Monitoring and evaluation are critical to learning and improvement. After-action reviews, independent evaluations, and transparent reporting of outcomes and expenditures help identify what works and where investments should be redirected. Data-driven decision making, informed by high-quality surveillance and operational research, enables adaptive responses that evolve with the epidemic landscape.
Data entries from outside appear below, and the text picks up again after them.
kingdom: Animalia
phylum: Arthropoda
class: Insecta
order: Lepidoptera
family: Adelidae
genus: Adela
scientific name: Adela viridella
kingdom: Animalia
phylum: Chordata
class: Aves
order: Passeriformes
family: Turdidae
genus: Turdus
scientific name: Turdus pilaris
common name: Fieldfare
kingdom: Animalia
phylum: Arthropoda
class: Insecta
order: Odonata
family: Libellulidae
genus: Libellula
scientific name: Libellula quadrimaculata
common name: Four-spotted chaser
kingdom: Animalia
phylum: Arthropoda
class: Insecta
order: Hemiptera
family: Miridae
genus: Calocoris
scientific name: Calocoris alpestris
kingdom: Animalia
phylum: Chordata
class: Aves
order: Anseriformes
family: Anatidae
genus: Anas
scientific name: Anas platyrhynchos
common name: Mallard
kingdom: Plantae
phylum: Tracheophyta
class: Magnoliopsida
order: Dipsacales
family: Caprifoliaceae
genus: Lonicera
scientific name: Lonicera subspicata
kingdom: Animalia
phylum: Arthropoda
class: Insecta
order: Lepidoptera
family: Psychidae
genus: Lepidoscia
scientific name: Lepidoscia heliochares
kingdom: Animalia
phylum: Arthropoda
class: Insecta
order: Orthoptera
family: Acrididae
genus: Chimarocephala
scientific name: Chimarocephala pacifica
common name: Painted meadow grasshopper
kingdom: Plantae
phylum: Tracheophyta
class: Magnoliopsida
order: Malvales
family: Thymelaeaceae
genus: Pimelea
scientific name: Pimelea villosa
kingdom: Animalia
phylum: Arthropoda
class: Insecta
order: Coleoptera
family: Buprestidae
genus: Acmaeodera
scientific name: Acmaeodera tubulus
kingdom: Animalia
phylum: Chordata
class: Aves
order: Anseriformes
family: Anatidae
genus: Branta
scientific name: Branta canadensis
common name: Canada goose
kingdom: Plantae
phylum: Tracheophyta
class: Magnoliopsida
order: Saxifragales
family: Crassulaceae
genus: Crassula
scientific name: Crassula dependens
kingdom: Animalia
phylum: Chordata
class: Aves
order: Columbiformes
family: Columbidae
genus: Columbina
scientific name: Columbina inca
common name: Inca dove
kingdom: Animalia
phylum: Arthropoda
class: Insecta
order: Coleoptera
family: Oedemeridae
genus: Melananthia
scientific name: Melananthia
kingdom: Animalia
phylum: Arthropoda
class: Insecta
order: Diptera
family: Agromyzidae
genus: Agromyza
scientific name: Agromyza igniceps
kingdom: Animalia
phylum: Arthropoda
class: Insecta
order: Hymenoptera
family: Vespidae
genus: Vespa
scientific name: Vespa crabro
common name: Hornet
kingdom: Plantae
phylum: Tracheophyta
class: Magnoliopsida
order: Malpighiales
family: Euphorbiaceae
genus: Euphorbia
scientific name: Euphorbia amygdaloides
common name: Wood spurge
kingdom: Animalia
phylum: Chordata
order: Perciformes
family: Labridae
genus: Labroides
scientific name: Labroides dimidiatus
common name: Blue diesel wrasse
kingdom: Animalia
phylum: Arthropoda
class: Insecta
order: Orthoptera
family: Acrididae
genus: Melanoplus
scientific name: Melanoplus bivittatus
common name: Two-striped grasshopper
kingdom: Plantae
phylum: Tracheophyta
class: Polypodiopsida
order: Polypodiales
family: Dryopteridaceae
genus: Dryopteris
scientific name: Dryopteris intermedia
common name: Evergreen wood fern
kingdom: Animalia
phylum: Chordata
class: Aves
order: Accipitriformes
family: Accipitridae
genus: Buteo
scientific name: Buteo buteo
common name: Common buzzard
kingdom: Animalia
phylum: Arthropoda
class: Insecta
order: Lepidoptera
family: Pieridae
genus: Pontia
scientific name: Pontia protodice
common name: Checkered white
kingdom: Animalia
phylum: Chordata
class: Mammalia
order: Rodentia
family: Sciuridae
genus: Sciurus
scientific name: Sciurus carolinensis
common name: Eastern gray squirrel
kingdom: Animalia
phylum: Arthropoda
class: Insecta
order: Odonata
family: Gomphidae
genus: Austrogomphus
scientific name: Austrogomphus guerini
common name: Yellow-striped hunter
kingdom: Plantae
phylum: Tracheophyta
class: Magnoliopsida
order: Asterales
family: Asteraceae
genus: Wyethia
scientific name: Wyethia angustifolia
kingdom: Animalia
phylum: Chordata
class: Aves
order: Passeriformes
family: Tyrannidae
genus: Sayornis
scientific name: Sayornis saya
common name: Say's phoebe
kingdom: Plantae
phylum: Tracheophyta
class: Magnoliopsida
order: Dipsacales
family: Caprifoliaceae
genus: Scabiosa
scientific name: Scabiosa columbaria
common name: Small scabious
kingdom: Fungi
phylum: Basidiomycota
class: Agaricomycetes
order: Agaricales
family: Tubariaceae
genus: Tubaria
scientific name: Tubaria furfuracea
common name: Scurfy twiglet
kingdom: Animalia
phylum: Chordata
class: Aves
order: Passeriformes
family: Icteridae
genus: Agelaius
The human cost of repeated outbreaks is profound: lives lost, livelihoods disrupted, children missing school, and health systems diverted from routine care. Yet the crisis also presents an opportunity to transform public health across the continent. By prioritizing surveillance modernization, vaccination scale-up, community engagement, cross-sector collaboration, sustainable financing, and governance reform, African nations and their partners can reduce outbreak frequency, limit the severity of future epidemics, and protect the health and prosperity of millions.
Immediate steps that can be taken now include mobilizing emergency funding for surge response, expanding laboratory and genomic capacity, launching targeted vaccination and water-sanitation campaigns in high-risk areas, and activating regional coordination mechanisms to ensure rapid cross-border action. Long-term strategies should focus on building resilient health systems, integrating epidemic preparedness into national development plans, and investing in workforce development to sustain gains over time.
This moment calls for urgency, solidarity, and strategic investment. The pattern of increasing outbreaks is a clear signal that business as usual will not suffice. Bold, coordinated action that combines emergency response with durable system strengthening can turn the tide, reduce the frequency of outbreaks, and save lives across Africa. The time to act is now; the cost of delay will be measured in preventable illness and death.